■ What you need to do: Copy each line in the data below that contains the word "dice".

■ Data for analysis:

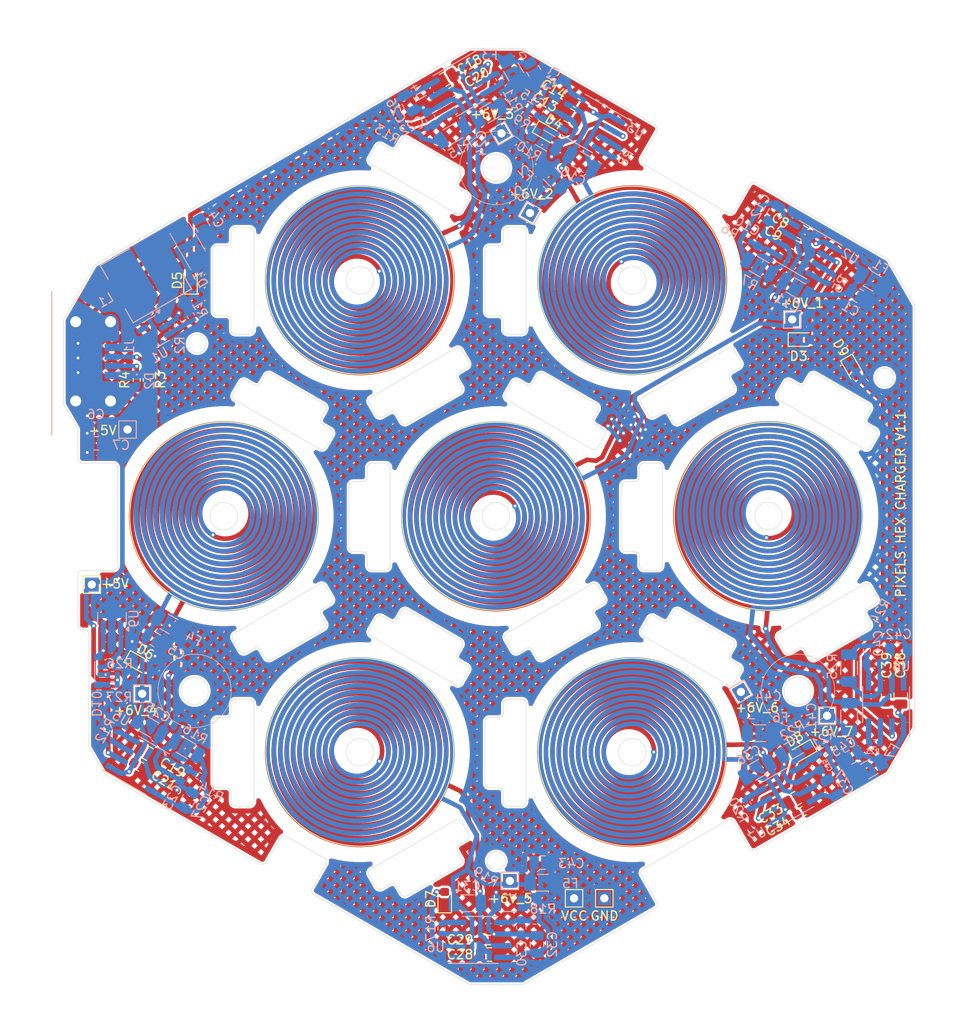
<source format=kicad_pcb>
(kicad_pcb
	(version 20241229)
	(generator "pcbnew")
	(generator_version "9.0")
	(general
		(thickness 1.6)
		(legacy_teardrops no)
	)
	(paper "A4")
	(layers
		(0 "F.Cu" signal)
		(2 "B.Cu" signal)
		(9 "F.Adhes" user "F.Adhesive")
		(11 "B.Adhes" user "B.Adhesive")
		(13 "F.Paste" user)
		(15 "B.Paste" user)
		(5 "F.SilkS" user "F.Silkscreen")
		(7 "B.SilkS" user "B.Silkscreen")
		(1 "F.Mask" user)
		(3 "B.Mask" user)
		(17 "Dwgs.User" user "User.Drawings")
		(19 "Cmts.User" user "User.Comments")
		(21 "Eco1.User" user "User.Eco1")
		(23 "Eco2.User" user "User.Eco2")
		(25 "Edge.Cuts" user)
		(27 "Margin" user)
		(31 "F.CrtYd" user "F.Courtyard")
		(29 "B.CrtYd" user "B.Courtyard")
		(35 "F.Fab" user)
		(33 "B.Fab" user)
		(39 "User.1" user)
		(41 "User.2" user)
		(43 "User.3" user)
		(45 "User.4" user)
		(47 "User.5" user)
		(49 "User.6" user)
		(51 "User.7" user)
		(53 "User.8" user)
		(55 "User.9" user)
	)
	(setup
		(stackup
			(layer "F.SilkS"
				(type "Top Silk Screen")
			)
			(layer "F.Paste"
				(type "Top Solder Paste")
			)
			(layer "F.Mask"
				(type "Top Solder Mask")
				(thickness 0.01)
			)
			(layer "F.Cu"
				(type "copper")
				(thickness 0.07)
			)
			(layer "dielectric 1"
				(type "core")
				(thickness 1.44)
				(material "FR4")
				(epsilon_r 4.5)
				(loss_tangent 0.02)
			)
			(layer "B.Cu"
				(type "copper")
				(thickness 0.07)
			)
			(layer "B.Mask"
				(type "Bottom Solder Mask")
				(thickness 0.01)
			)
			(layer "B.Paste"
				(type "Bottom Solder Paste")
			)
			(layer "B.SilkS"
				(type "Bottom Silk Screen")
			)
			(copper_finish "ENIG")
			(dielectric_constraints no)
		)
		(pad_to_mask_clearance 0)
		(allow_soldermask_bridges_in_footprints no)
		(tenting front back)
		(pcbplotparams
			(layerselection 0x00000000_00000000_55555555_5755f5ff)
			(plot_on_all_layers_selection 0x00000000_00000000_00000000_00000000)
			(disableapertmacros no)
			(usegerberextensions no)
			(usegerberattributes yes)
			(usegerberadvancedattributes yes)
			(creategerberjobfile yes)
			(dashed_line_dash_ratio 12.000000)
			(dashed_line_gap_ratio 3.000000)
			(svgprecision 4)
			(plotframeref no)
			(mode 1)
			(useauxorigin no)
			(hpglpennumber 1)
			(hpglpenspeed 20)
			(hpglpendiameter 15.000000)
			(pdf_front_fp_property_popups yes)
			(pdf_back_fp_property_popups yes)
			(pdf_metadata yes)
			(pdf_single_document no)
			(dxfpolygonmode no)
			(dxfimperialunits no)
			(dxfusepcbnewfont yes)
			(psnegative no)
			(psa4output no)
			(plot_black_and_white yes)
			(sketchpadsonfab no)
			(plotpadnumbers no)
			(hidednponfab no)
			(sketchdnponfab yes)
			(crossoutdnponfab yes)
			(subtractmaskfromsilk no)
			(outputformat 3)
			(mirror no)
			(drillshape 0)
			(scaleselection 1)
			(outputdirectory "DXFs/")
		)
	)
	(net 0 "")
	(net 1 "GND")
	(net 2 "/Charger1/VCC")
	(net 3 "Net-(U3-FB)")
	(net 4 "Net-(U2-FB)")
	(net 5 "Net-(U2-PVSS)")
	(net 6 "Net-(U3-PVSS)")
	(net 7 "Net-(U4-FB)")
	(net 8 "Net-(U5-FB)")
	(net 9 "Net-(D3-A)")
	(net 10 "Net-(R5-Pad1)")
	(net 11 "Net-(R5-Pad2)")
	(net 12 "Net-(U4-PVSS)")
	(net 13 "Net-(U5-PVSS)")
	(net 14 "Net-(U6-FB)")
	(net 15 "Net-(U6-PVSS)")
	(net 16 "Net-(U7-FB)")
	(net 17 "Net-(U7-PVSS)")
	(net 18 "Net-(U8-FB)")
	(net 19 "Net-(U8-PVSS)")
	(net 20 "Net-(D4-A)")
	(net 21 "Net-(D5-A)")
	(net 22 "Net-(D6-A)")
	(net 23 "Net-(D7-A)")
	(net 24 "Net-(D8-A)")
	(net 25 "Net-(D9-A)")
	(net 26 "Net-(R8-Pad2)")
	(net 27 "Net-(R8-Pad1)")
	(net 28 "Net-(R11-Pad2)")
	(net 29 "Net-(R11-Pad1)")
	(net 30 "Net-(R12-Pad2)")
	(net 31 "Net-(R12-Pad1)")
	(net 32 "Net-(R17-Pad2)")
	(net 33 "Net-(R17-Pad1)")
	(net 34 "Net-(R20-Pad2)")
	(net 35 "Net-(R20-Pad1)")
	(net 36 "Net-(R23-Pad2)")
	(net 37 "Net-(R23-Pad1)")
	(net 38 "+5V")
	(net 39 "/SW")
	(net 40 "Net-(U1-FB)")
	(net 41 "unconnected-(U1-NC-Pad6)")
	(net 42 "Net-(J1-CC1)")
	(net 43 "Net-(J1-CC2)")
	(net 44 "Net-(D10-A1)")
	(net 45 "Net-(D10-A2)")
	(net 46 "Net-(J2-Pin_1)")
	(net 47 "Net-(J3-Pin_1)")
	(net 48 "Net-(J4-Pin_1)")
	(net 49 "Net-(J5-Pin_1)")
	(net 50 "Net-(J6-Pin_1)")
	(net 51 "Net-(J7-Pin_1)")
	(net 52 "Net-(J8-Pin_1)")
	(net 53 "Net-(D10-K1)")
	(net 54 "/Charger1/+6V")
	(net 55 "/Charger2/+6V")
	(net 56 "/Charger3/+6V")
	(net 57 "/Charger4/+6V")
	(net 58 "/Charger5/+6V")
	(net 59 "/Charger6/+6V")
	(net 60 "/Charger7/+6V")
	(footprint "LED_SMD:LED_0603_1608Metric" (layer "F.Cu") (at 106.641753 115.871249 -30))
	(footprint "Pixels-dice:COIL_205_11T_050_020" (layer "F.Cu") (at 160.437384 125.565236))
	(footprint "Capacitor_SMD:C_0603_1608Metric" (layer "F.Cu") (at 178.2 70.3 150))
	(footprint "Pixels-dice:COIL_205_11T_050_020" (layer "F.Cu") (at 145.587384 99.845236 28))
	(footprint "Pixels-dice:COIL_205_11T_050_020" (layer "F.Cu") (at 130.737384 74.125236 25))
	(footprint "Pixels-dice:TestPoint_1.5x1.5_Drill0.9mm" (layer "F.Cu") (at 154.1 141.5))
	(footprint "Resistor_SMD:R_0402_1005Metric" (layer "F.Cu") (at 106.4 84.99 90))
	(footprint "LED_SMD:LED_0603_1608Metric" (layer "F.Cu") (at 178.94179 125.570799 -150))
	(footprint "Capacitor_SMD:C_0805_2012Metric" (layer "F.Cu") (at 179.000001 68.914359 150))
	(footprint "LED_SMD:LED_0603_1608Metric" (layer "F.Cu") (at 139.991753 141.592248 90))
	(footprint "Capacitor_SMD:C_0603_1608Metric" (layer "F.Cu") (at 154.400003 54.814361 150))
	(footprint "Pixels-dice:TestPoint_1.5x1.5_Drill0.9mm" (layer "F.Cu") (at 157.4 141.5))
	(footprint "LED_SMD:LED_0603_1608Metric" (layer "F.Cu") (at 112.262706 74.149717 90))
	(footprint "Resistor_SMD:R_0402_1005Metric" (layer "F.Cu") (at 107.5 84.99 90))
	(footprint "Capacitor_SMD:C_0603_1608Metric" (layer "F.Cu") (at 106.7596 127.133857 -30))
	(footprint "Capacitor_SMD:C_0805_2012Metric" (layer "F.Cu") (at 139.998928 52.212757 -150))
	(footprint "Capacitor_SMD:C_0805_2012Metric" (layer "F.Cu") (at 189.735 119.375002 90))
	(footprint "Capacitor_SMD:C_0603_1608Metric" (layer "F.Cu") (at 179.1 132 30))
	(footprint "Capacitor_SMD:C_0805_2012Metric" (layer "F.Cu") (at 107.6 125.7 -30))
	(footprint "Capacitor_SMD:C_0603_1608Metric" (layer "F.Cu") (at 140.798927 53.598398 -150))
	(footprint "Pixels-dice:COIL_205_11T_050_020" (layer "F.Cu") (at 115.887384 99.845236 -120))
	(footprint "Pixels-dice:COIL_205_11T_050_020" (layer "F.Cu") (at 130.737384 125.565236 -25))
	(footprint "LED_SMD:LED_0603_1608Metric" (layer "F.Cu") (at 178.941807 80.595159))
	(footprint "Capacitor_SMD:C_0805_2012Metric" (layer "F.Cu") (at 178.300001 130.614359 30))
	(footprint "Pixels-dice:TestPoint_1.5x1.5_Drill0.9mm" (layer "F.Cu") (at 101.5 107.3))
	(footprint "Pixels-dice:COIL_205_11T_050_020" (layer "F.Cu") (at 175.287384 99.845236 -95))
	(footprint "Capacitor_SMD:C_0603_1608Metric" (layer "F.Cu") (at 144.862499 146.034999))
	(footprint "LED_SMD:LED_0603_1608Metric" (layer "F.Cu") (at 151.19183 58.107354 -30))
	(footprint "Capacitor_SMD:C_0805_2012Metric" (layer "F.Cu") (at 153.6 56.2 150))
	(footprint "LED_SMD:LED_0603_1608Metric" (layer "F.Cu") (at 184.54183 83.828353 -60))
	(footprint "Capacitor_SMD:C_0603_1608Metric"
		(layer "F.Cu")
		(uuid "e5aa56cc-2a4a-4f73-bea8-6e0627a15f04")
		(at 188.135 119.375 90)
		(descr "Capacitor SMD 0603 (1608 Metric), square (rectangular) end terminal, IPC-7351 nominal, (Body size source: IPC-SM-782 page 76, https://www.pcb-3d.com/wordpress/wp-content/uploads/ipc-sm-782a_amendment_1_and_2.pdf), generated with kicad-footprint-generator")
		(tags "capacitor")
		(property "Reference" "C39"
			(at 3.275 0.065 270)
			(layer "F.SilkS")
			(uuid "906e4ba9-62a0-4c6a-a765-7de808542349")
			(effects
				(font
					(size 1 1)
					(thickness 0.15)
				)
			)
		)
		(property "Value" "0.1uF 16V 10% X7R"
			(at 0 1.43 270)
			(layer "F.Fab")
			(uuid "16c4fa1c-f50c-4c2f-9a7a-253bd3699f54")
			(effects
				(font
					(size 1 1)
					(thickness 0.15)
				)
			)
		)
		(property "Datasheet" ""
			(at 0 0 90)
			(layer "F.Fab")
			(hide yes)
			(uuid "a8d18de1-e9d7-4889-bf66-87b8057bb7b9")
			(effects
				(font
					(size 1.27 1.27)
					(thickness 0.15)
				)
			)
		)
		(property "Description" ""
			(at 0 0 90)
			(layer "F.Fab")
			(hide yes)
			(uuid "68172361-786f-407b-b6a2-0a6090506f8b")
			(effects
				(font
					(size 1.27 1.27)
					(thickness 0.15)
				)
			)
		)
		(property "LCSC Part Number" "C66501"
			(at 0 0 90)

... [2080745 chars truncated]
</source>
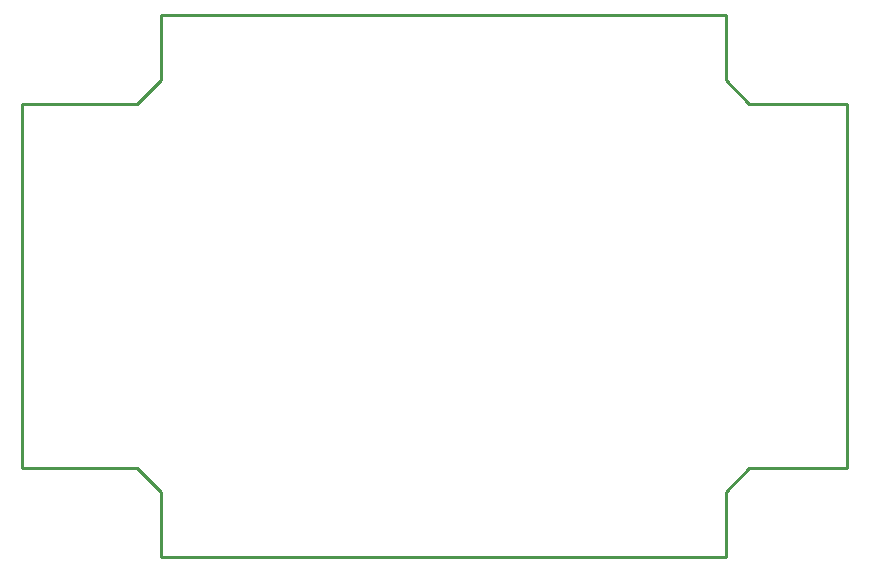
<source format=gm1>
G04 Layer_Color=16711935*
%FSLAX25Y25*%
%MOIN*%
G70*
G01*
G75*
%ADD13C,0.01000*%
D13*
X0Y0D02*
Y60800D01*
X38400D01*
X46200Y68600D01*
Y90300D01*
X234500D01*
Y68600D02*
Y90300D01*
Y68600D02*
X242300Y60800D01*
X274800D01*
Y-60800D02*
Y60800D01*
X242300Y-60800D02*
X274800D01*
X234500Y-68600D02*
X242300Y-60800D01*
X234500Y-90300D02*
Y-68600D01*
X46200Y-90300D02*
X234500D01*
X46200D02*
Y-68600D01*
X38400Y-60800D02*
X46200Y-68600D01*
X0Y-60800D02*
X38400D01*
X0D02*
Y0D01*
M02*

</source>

■ Output:
	(footprint "Pixels-dice:COIL_205_11T_050_020" (layer "F.Cu") (at 160.437384 125.565236))
	(footprint "Pixels-dice:COIL_205_11T_050_020" (layer "F.Cu") (at 145.587384 99.845236 28))
	(footprint "Pixels-dice:COIL_205_11T_050_020" (layer "F.Cu") (at 130.737384 74.125236 25))
	(footprint "Pixels-dice:TestPoint_1.5x1.5_Drill0.9mm" (layer "F.Cu") (at 154.1 141.5))
	(footprint "Pixels-dice:TestPoint_1.5x1.5_Drill0.9mm" (layer "F.Cu") (at 157.4 141.5))
	(footprint "Pixels-dice:COIL_205_11T_050_020" (layer "F.Cu") (at 115.887384 99.845236 -120))
	(footprint "Pixels-dice:COIL_205_11T_050_020" (layer "F.Cu") (at 130.737384 125.565236 -25))
	(footprint "Pixels-dice:TestPoint_1.5x1.5_Drill0.9mm" (layer "F.Cu") (at 101.5 107.3))
	(footprint "Pixels-dice:COIL_205_11T_050_020" (layer "F.Cu") (at 175.287384 99.845236 -95))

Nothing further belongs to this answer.